Corren desde hace meses por internet fragmentos de un discurso del ex presidente del gobierno australiano, John Howard, relativos a la política de inmigración en Australia.
En ellos pueden leerse afirmaciones de este tipo:
Los que tienen que adaptarse al llegar a un nuevo país son los inmigrantes, no los australianos. Aquí hablamos inglés fundamentalmente. No hablamos árabe, chino, español, ruso, japonés ni ninguna otra lengua. Por lo tanto, si los inmigrantes quieren convertirse en parte de esta sociedad, ¡que aprendan nuestro idioma!
La rotundidad de Howard se extiende asimismo al terreno de las creencias:
Hombres y mujeres cristianos fundaron esta nación basados en principios cristianos, lo cual está bien documentado en todos nuestros libros. Por lo tanto, es completamente adecuado demostrar nuestra fe cristiana en las paredes de las escuelas.
Howard no propone que los inmigrantes renuncien a sus creencias e ideas, sino que se comprometan a respetar las del lugar en el que quieren vivir:
Si Cristo les ofende, entonces le sugiero que busquen otra parte del mundo para vivir, porque Dios y Jesucristo son parte de nuestra cultura. Toleraremos vuestras creencias, pero tienen que aceptar las nuestras para poder vivir en armonía y paz junto a nosotros. Este es nuestro país, nuestra patria, y estas son nuestras costumbres y estilo de vida. Les recomiendo encarecidamente que aprovechen la gran oportunidad de libertad que tienen en Australia.

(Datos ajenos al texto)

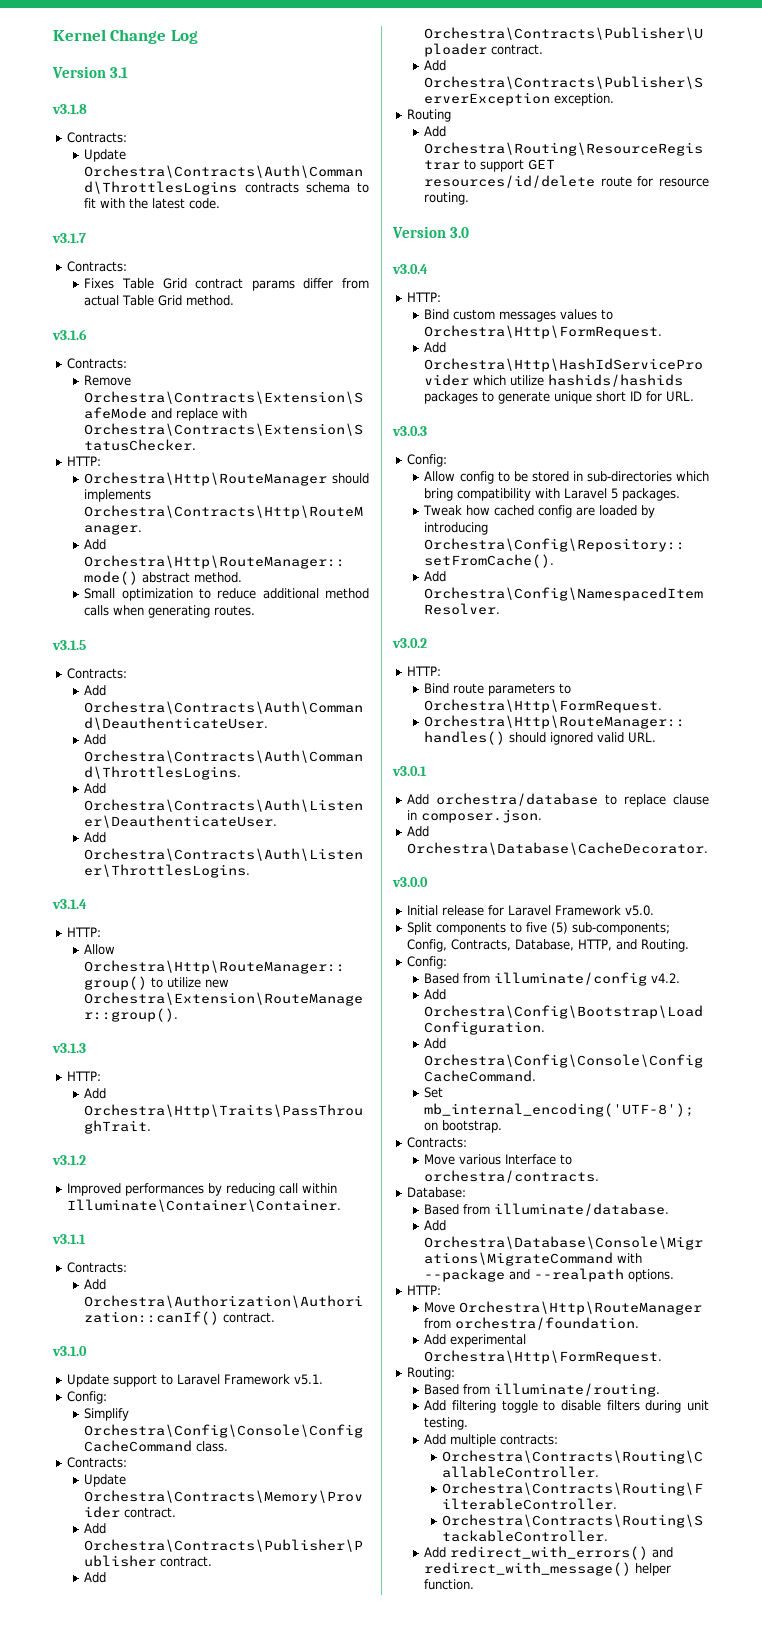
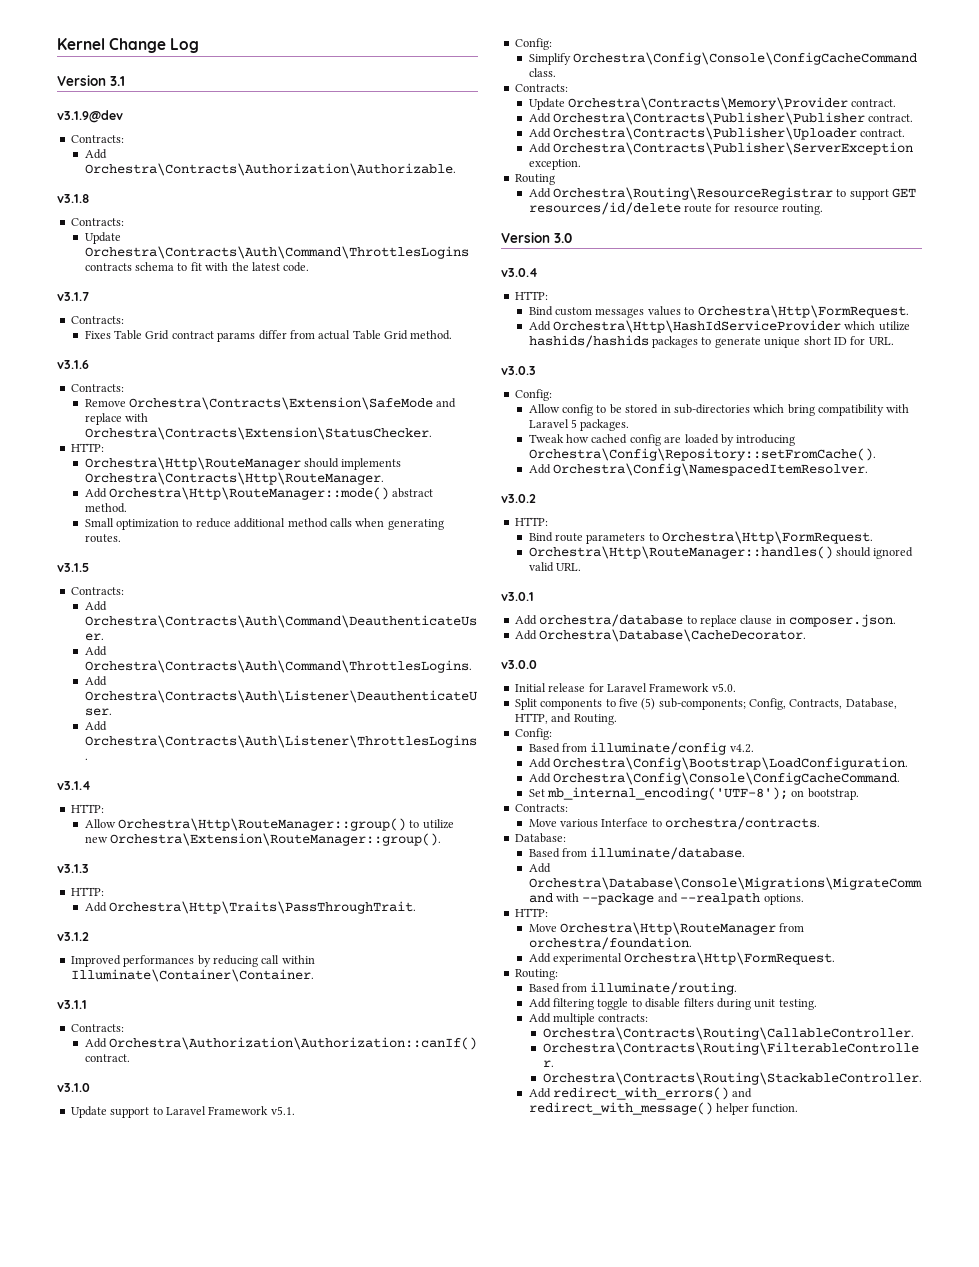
(129, 72) none -> [57,110,123,123] [70,135,124,143] [84,149,107,159] [84,163,456,176] // v3.1.9@dev // Contracts: // Add Orchestra\Contracts\Authorization\Authorizable.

En España los inmigrantes saben bien que un compromiso de integración y respeto a las leyes del país de acogida es su mejor garantía, ya que pondría en evidencia que la inmensa mayoría ha llegado hasta aquí en busca de prosperidad. Lo saben y lo demostraron apoyando mayoritariamente el contrato de integración propuesto por la Generalidad valenciana (aunque al final el inefable PP no tuvo el coraje político necesario para aplicarlo). Saben que ese compromiso les convertiría en ciudadanos libres en pie de igualdad con los españoles. En cambio, quien cuestiona las creencias de los ciudadanos en nuestro país no son algunos recién llegados sino el mismísimo gobierno de la nación.
Es el mundo a revés. Tenemos un gobierno elegido por una diferencia de menos de 900.000 votos con respecto al segundo partido y que, a pesar de ello, se dedica a imponer un modelo rechazado por al menos la mitad de los ciudadanos. Y junto a ello, emplea su tiempo (y nuestros recursos) en la destrucción sistemática de los fundamentos de nuestra convivencia y en socavar los pilares sobre los que se sostiene una sociedad que lleva siglos unida, compartiendo una misma cultura e idénticas creencias. Resulta difícil de entender. Aunque no es la primera vez que la izquierda española emprende este tipo de aventuras.
Un compromiso de respeto a las leyes solo puede preocupar a quien piensa infringirlas. Y también a quien sabe que su discurso en esta materia no responde a la realidad y busca tan solo el halago fácil y la demagogia.